En el texto sobre los libros de Josep Pla, ¿en qué revista publicaba semanalmente el autor sus "calendarios sin fecha"?

Texto para revisar ::
────────────────────
Hace algunos meses Ramon Fontseré, director de Els Joglars, afirmó que el humor servía para vivir y sobrevivir. Nada más cierto. Ahora y siempre. Para comprobarlo, basta leer los tres libros de Josep Pla que integran el volumen de la excelsa Biblioteca Castro y probar a imaginarse en aquella España. O sea, en la que se enmarca entre la inmediata posguerra (Viaje en autobús es de 1942, y La huida del tiempo, de 1945) y los albores de la década de los cincuenta (La calle Estrecha es de 1952, pero el original catalán lleva fecha del año anterior). En esos tres libros, el humor ejerce una función reparadora, balsámica, consoladora.
         Cierto es que ese papel salvífico se da mucho más en Viaje en autobús y La huida del tiempo que en La calle Estrecha –presunta incursión de Pla en el terreno de la novela–. El calendario, claro. Esos primeros años cuarenta. Pero también los calendarios. Y es que ambos libros –al igual, por cierto, que Humor honesto y vago (1942), que muy bien habría podido incluirse en este mismo volumen de la Castro– se nutren de los “calendarios sin fecha” que el autor publicaba semanalmente en la revista Destino. O sea, de columnas periodísticas en las que la realidad –esa realidad devastada por las contiendas civil y mundial– tenía difícil cabida ante los embates de la censura. En semejante contexto, el humor adquiría y adquiere un relieve especial. Parafraseando aquel verso de La mort des pauvres, de Baudelaire, puede afirmarse que se trata de un humor que consuela, ¡ay!, y ayuda a vivir. En otras palabras: sonreír o reír, para no llorar.
────────────────────
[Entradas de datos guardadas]
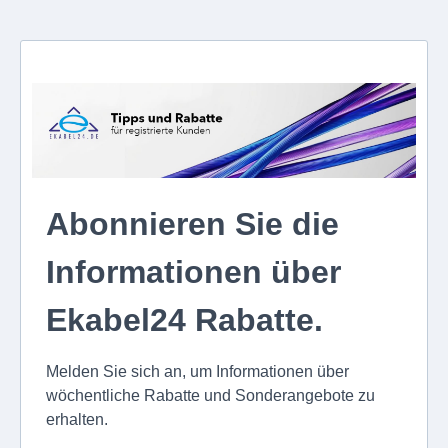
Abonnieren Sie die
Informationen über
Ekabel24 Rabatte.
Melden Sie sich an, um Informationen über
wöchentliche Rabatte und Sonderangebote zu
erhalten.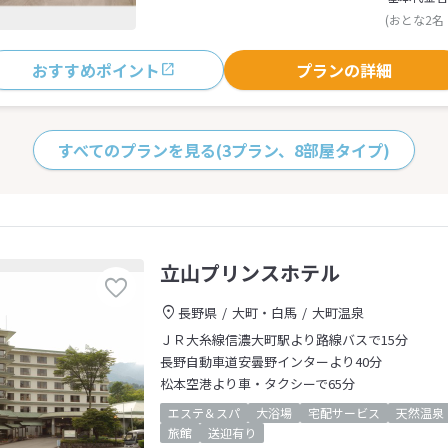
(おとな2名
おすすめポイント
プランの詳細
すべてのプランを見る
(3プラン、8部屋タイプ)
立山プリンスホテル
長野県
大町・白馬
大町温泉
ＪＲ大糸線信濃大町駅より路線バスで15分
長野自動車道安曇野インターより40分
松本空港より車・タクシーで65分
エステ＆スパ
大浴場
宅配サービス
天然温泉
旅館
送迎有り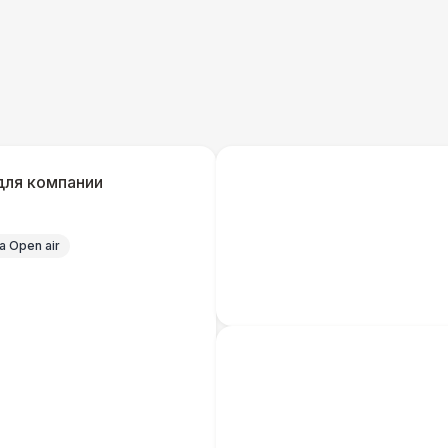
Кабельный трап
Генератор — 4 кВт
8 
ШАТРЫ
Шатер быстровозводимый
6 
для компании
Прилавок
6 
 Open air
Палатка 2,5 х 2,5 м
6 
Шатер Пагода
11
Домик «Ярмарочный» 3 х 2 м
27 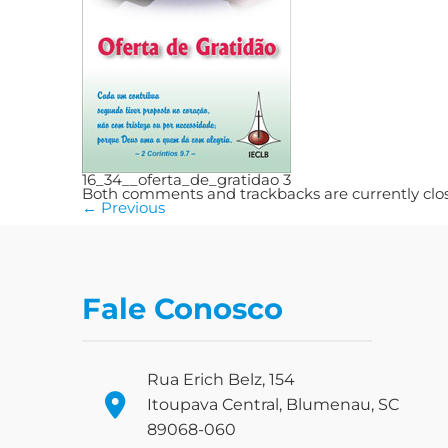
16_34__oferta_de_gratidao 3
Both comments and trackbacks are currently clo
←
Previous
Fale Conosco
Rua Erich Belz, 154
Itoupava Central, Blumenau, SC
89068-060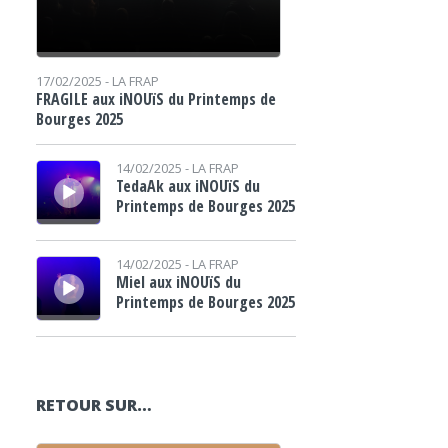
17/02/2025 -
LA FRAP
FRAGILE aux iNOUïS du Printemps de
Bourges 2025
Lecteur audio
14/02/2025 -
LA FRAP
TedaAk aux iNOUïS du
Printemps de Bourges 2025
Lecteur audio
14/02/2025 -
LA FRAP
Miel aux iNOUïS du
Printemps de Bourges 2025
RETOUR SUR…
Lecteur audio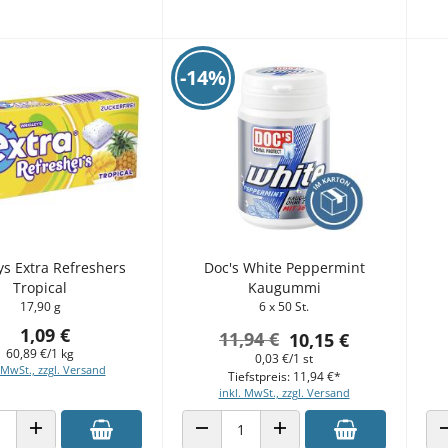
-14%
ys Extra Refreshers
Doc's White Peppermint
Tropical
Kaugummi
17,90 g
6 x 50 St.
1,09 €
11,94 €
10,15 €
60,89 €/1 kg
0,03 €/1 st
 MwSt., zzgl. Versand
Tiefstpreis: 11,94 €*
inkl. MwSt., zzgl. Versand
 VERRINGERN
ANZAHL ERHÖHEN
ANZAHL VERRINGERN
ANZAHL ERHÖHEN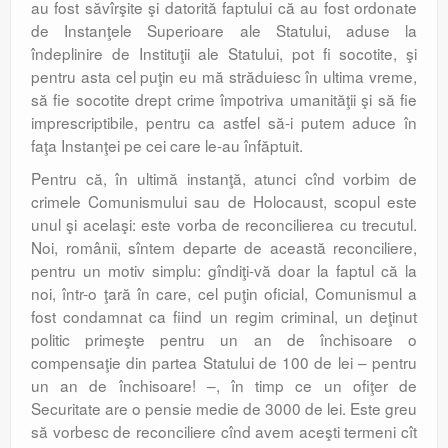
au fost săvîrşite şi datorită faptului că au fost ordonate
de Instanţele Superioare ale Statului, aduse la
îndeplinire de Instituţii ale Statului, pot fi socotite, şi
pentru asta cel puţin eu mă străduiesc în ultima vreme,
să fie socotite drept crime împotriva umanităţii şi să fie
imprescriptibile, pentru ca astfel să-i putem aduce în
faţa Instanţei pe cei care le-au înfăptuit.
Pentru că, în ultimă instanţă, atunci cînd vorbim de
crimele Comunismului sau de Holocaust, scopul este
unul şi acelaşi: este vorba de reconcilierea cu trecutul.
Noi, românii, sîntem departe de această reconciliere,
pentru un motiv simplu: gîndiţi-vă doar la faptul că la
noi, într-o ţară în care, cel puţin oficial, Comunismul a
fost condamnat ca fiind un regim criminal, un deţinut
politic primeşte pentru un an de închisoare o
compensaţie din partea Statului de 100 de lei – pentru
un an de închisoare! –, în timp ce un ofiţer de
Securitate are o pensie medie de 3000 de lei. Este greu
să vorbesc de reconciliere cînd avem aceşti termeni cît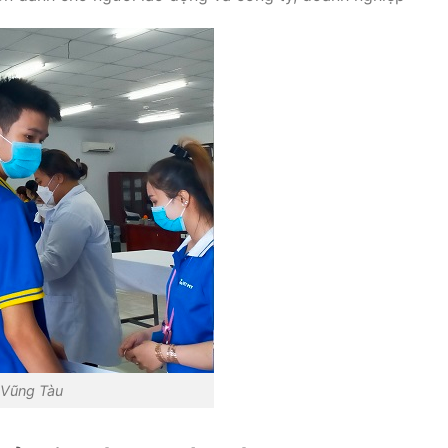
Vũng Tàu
────────────────────
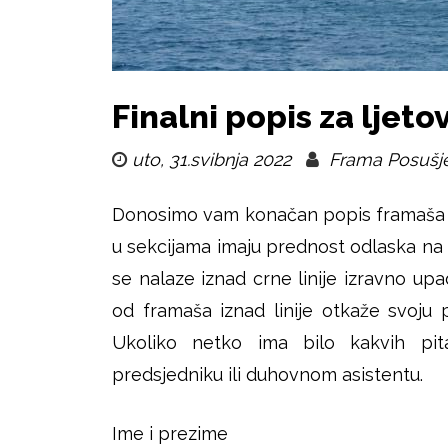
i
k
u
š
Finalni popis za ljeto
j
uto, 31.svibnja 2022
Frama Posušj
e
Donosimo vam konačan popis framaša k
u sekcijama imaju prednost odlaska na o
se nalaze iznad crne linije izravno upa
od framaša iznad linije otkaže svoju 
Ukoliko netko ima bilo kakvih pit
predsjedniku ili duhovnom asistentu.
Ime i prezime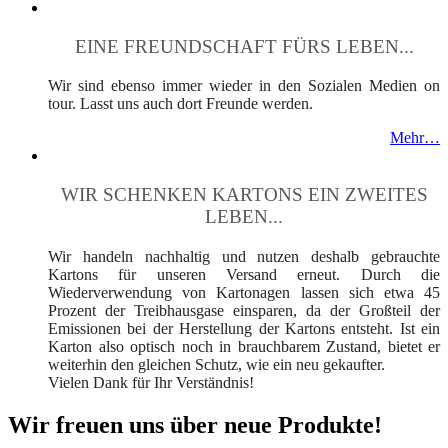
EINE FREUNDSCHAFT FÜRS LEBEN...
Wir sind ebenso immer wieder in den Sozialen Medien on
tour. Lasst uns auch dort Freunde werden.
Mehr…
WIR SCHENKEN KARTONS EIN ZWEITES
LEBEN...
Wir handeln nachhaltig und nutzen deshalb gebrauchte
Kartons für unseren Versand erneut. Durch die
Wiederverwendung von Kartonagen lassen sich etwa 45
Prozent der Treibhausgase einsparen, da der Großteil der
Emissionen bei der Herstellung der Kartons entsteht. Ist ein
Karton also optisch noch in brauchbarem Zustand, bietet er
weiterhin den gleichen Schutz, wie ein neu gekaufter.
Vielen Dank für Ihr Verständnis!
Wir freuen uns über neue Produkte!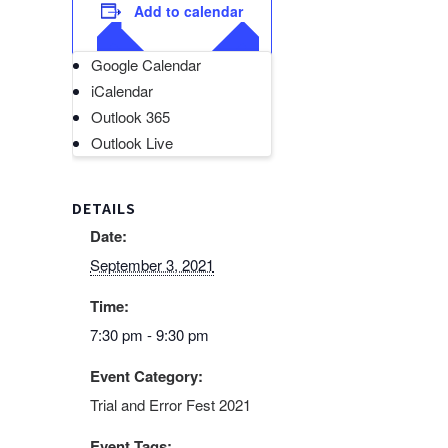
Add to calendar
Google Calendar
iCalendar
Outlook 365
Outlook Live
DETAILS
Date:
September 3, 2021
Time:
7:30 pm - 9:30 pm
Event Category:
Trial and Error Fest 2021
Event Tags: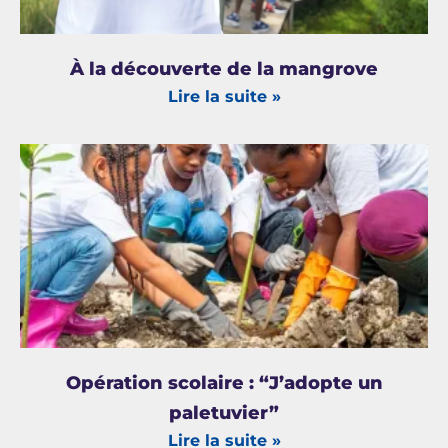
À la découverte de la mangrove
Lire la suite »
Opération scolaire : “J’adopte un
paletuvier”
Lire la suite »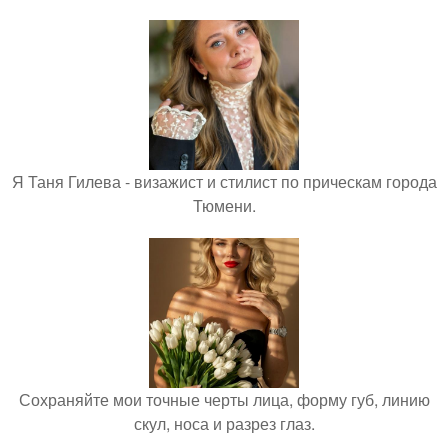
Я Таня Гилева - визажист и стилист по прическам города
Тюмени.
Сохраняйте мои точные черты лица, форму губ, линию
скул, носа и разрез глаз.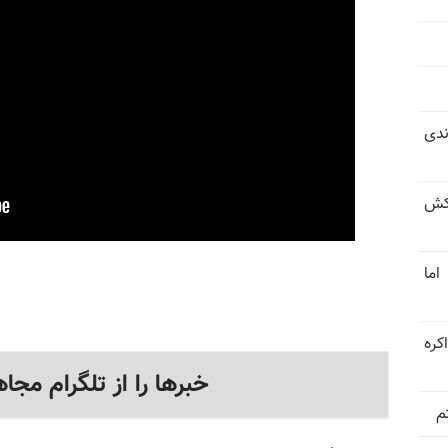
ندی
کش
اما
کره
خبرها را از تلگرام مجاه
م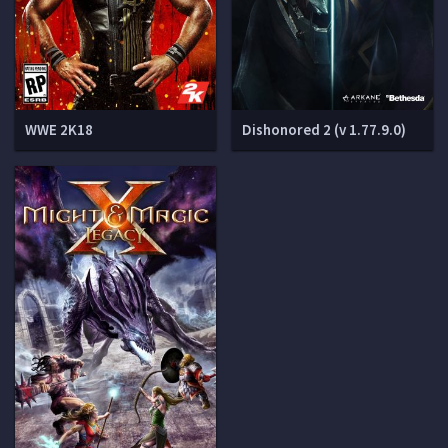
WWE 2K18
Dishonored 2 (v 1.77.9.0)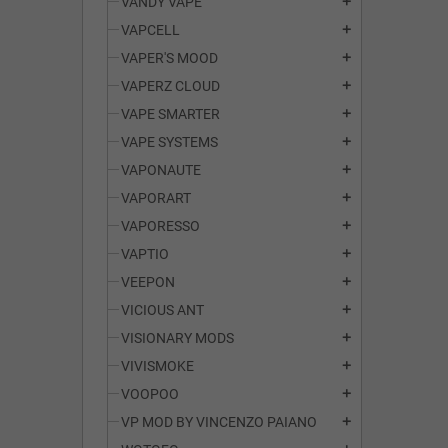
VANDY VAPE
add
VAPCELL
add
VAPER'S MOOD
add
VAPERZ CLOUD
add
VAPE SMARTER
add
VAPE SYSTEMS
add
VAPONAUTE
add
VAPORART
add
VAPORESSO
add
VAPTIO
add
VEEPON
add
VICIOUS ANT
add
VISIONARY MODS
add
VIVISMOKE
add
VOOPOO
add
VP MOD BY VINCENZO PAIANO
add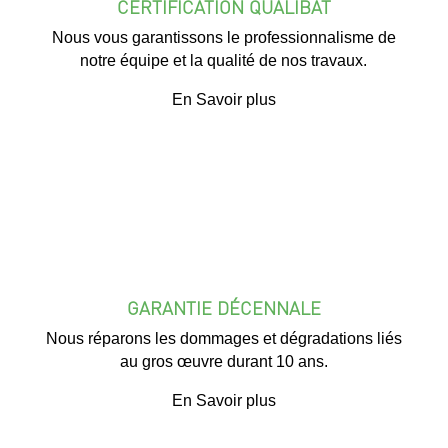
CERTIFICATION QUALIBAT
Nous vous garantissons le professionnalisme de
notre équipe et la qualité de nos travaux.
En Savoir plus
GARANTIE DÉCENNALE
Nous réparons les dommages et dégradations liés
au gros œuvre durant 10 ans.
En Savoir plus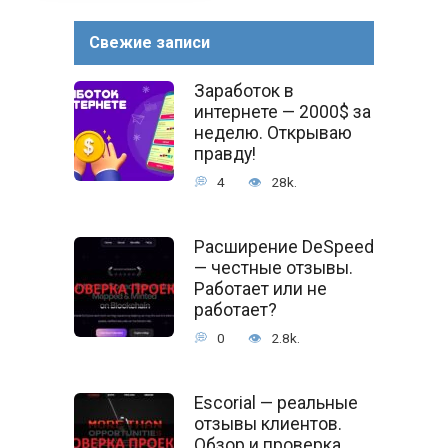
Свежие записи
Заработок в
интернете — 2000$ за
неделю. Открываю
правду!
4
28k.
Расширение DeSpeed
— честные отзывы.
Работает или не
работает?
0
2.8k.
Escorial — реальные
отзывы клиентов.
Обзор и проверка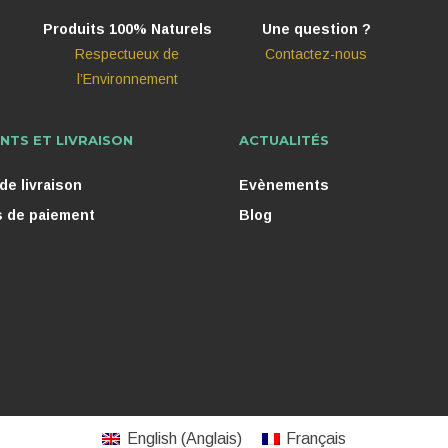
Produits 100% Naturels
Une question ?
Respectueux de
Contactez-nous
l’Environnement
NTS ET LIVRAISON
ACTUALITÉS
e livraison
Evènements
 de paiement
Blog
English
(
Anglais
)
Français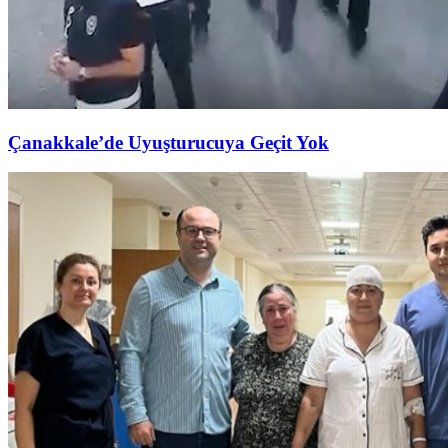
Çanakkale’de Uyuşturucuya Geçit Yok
────────────────────
Respuesta del ejercicio :: En la revista Destino.